◆ Passage:
On Being Difficult

Lisa Duggan

Lauren Berlant was luminous, intimidating, uncannily perceptive, generous, incisive, devastating.  Their years long investigations of everyday affect, their extensive collaborations, their fierce and capacious pedagogy, their creative vocabulary, had a decisive impact on overlapping worlds of scholarships, politics, and friendship. Lauren  was an extraordinarily influential writer and thinker, and a dearly loved comrade with whom I collaborated and socialized for over two decades.  Their contradictions complicated their impact. A generous collaborator and a withering critic, they were a warm and empathic friend who could also be mean to the people they loved.

The words often used to describe them are brilliant, and difficult. When the first term is used to describe outsiders in elite social or intellectual spaces, the second almost goes without saying. There is something about being out of place and knowing it, about excelling in a sometimes hostile environment, that produces difficulty. In getting to brilliant, the sharp, cutting edges of difficult are often forged.

The use of the term difficult can be confusing. It is usually an invidious epithet, used to demean and discredit people who are principled, forthright, and too direct for the comfort of more powerful or more compromised others. In this usage, it is often misogynist or aimed at others who are socially or politically marginalized (racialized minorities, queer and trans people, colleagues from working class backgrounds, supporters of Palestinian freedom). In this usage it is a weapon of psychologized political and cultural war. Combined with the epithet crazy this kind of labeling can be a very effective tool. I’ve been on academic hiring committees where every single senior woman of color nominated was considered either not accomplished enough (because on so many committees etc. as an institutional and professional token), or if clearly accomplished, she is difficult or crazy (because of refusal to function as an over-committed token).

◆ Raw records:
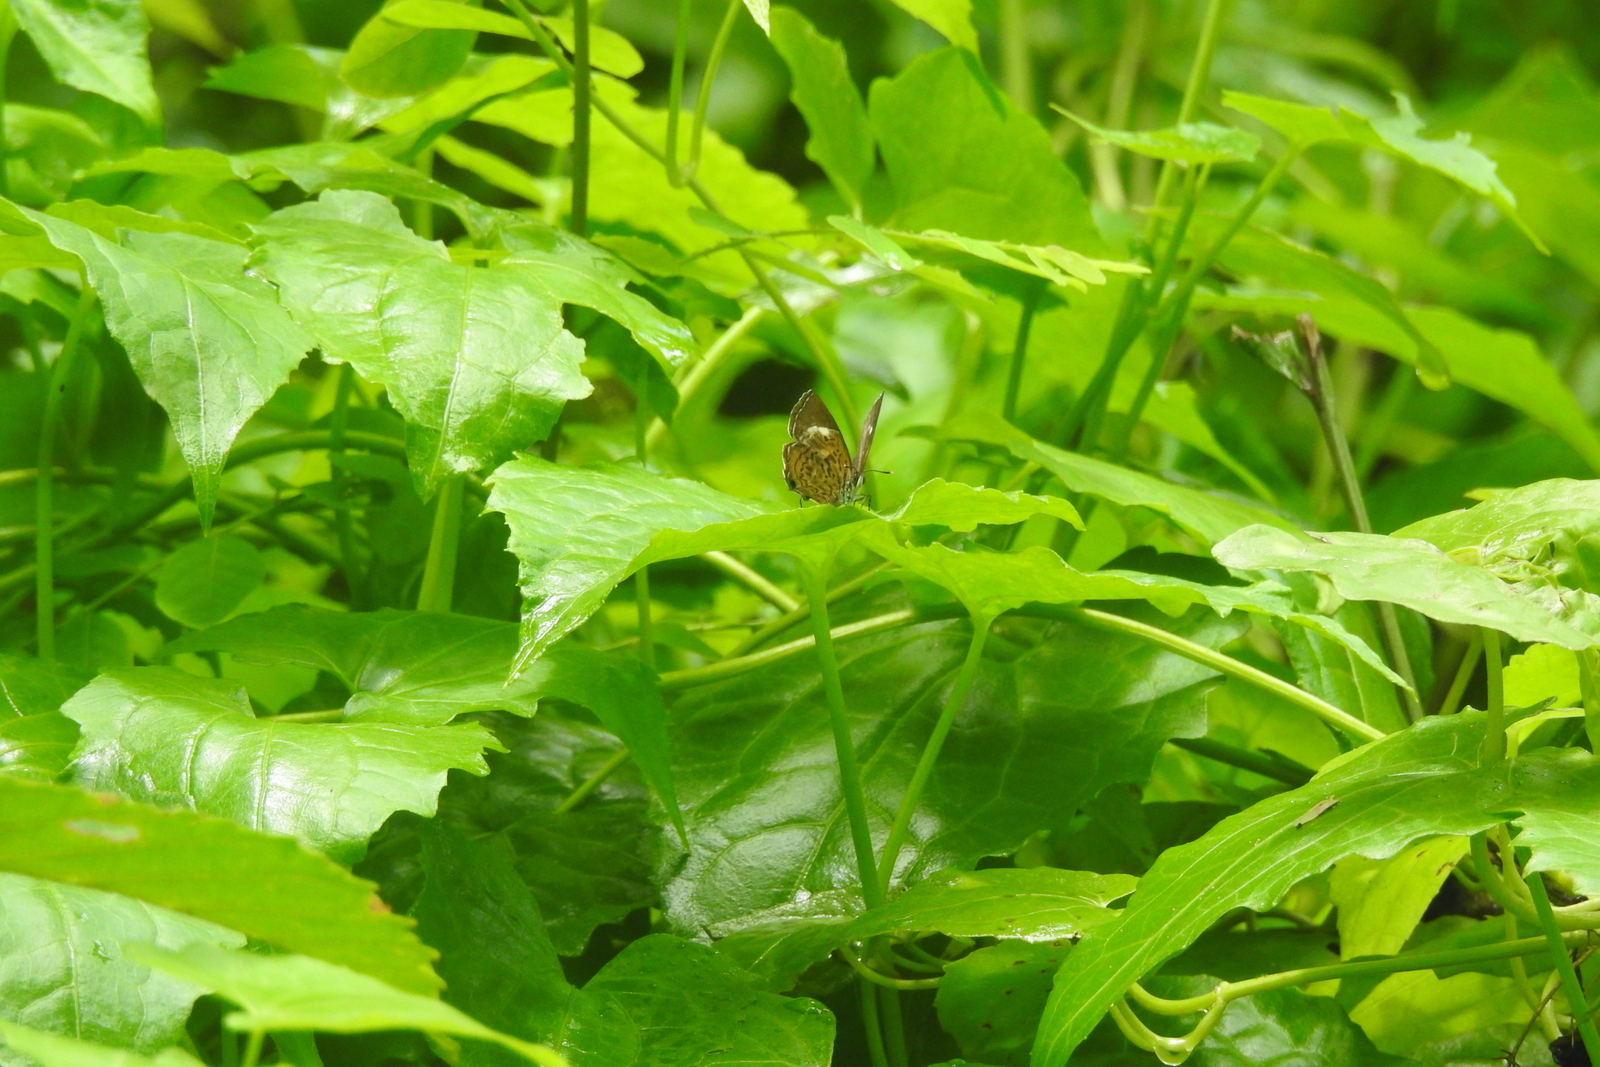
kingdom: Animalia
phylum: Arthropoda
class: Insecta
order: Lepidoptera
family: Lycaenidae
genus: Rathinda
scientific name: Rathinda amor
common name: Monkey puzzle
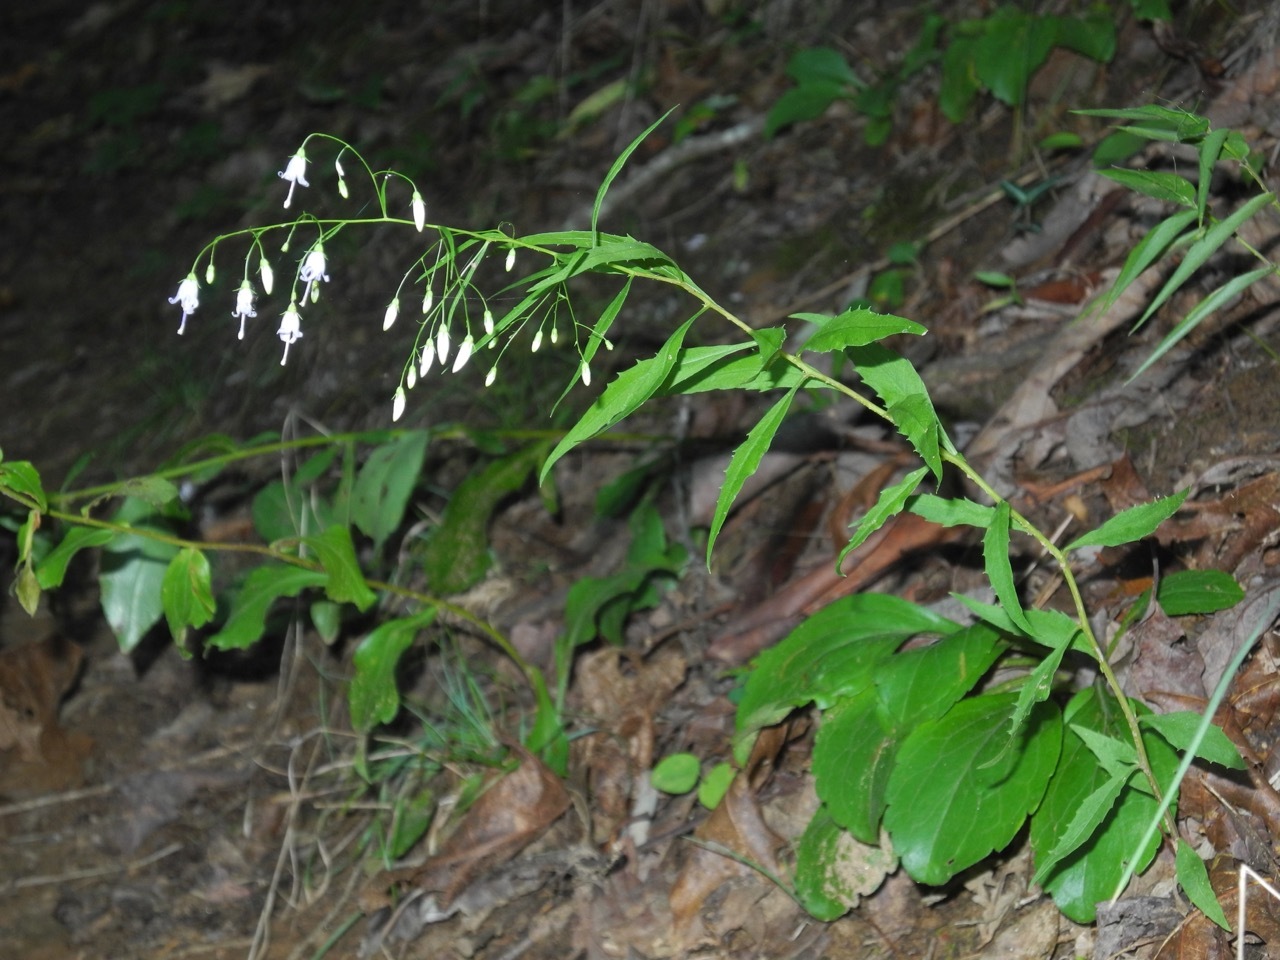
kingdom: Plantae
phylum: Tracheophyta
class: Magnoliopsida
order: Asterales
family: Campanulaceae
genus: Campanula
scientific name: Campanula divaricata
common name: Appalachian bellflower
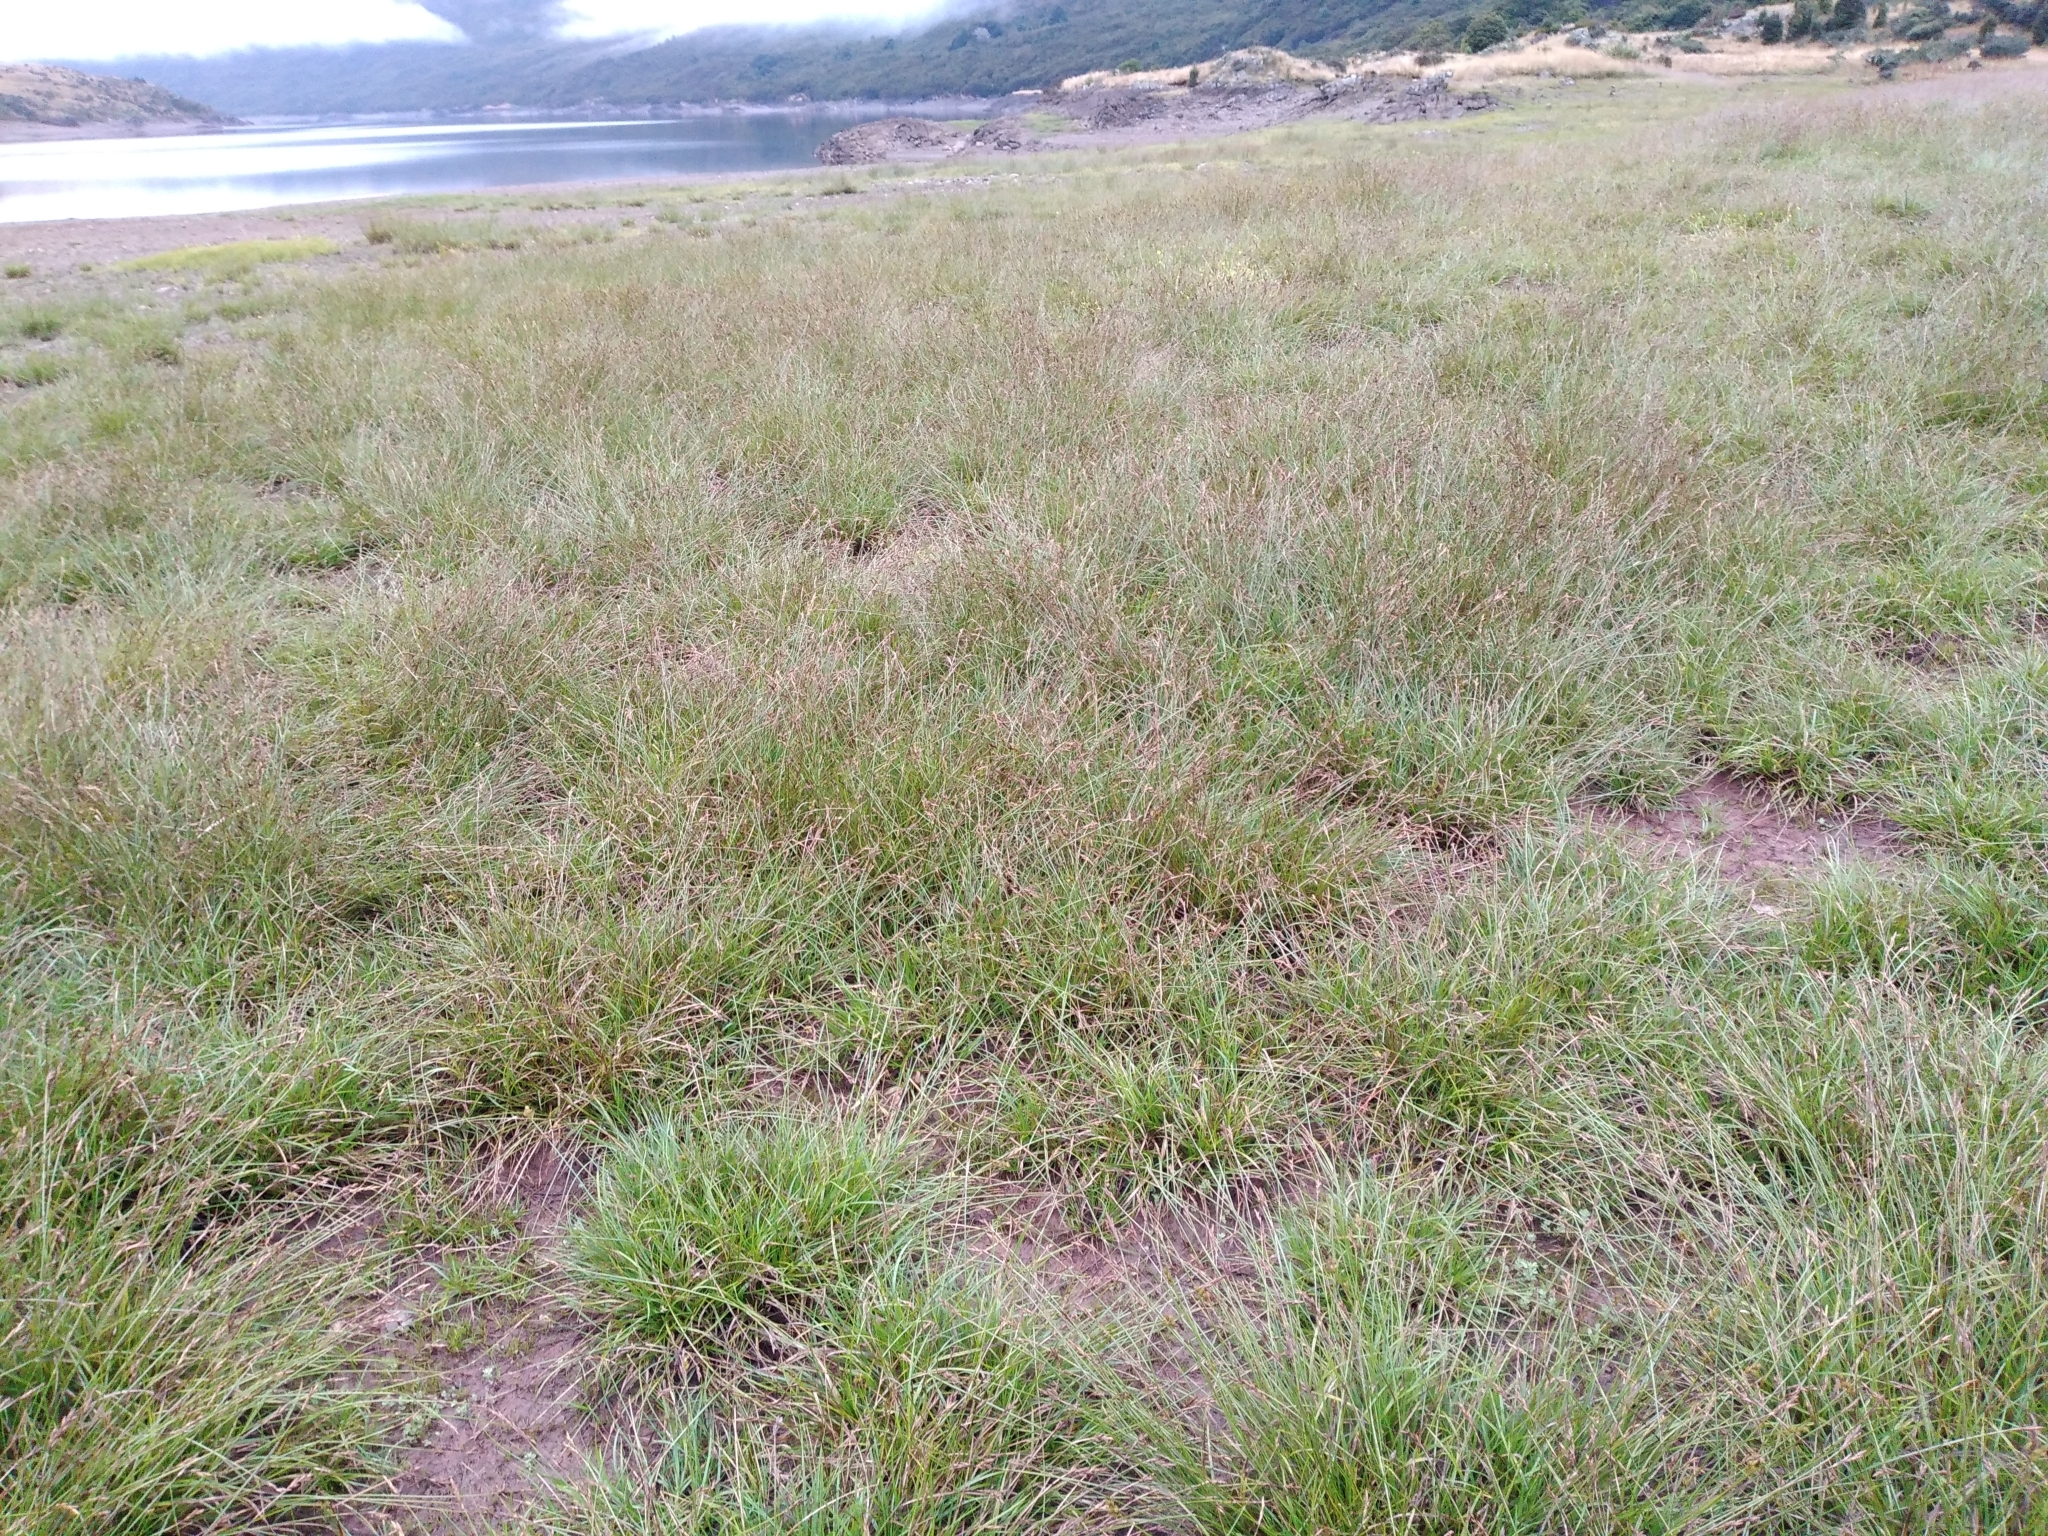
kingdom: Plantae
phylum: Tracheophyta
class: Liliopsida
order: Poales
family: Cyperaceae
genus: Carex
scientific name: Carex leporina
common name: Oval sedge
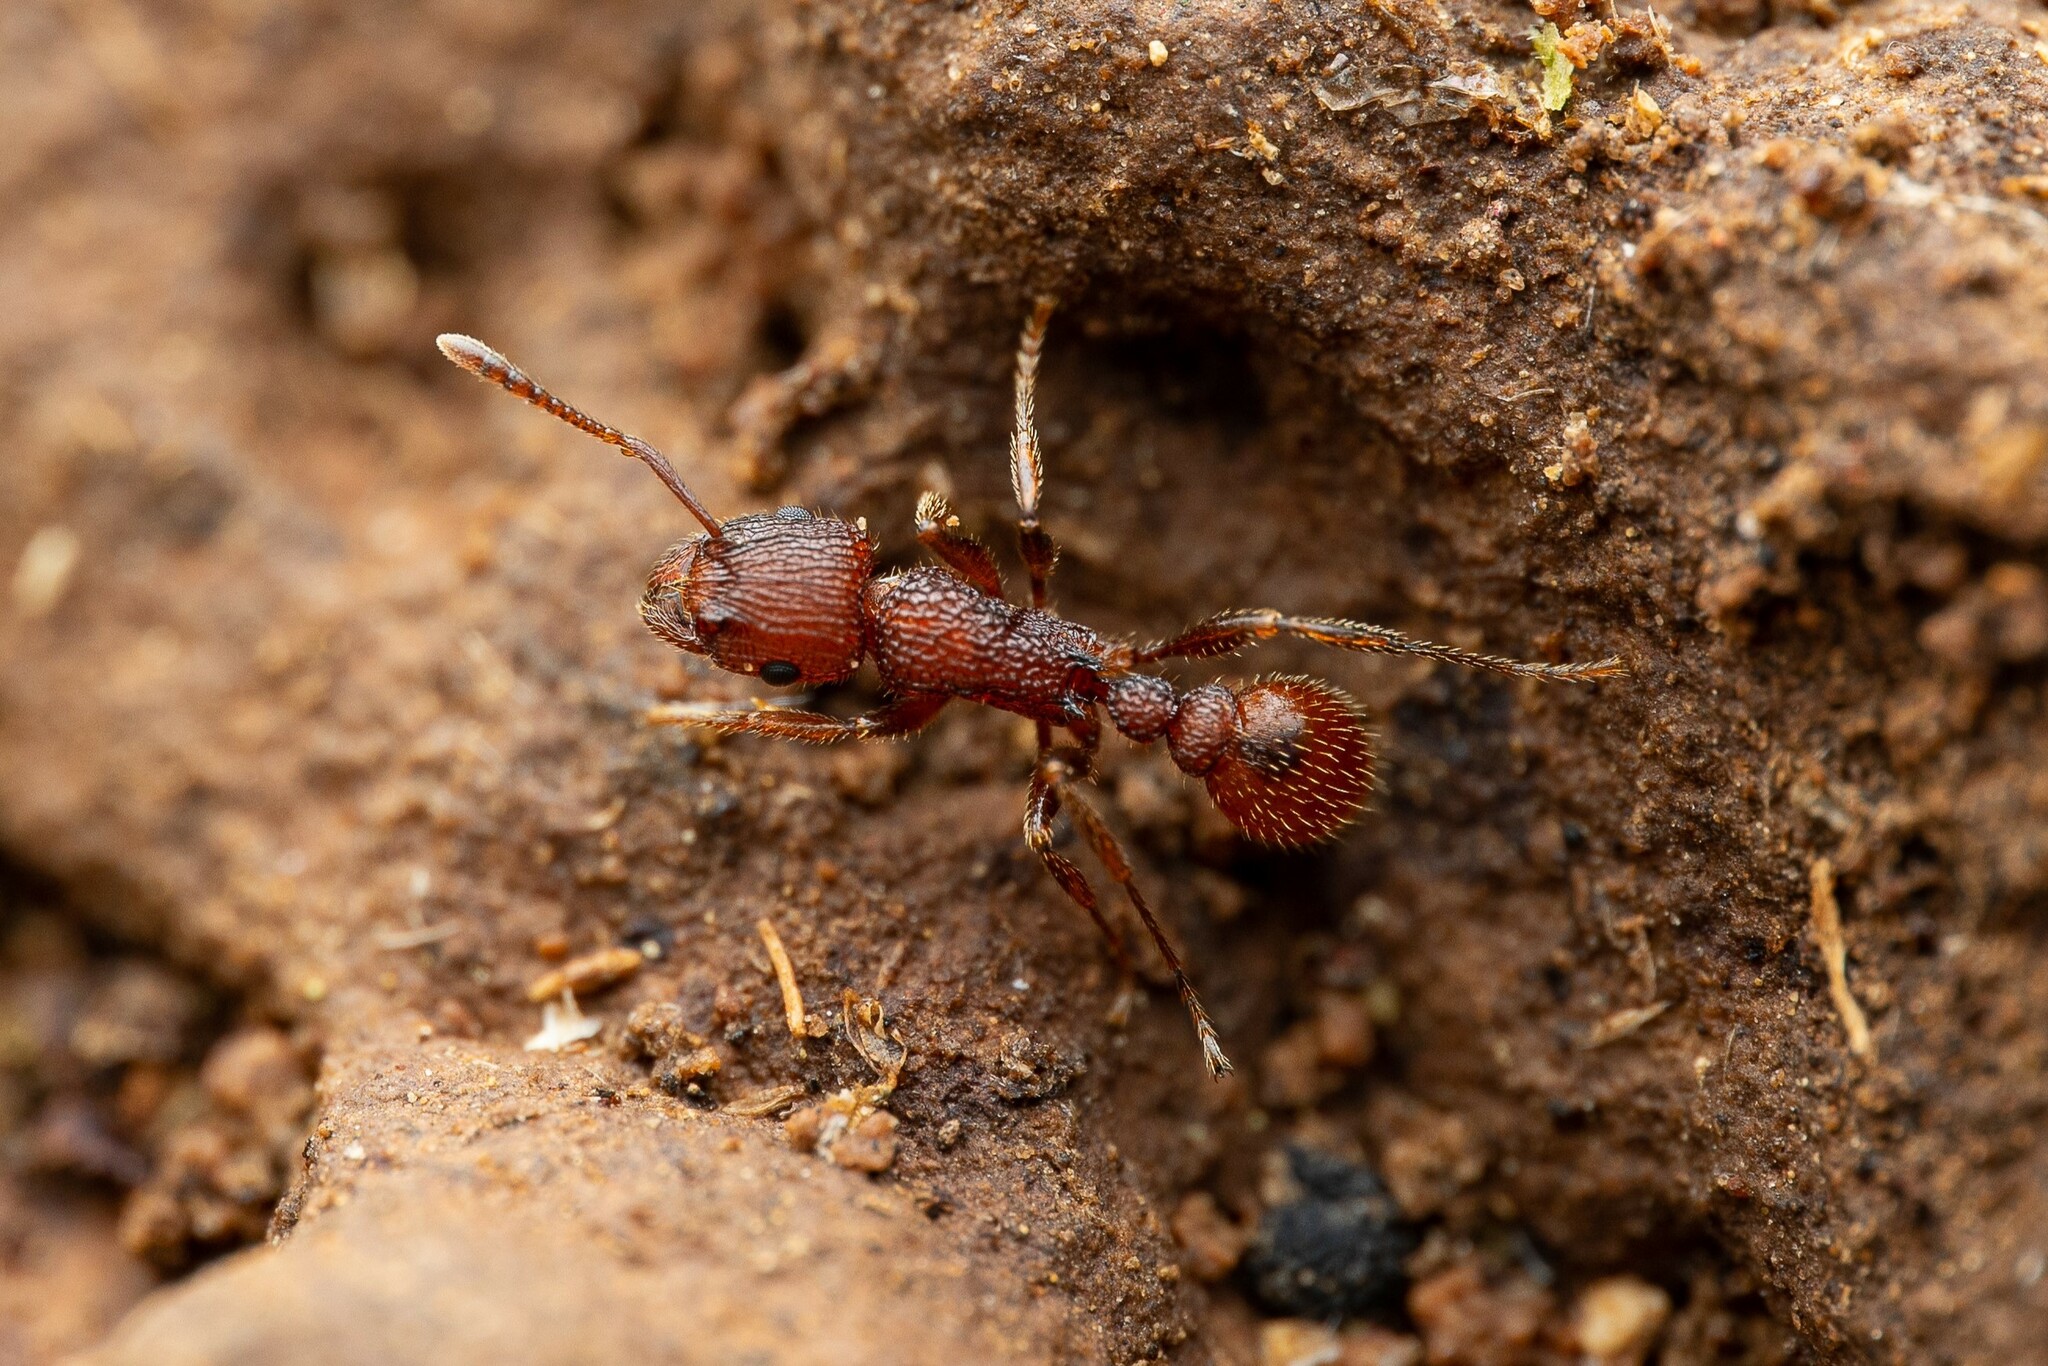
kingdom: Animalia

◆ Task list:
a – According to the essay on being difficult, for how long did the writer collaborate and socialize with Lauren Berlant?
b – List the words the essay on being difficult uses in its first sentence to describe Lauren Berlant.
The data has no connection to the essay on being difficult.

◆ Solutions for each task:
a – For over two decades.

b – Luminous, intimidating, uncannily perceptive, generous, incisive, devastating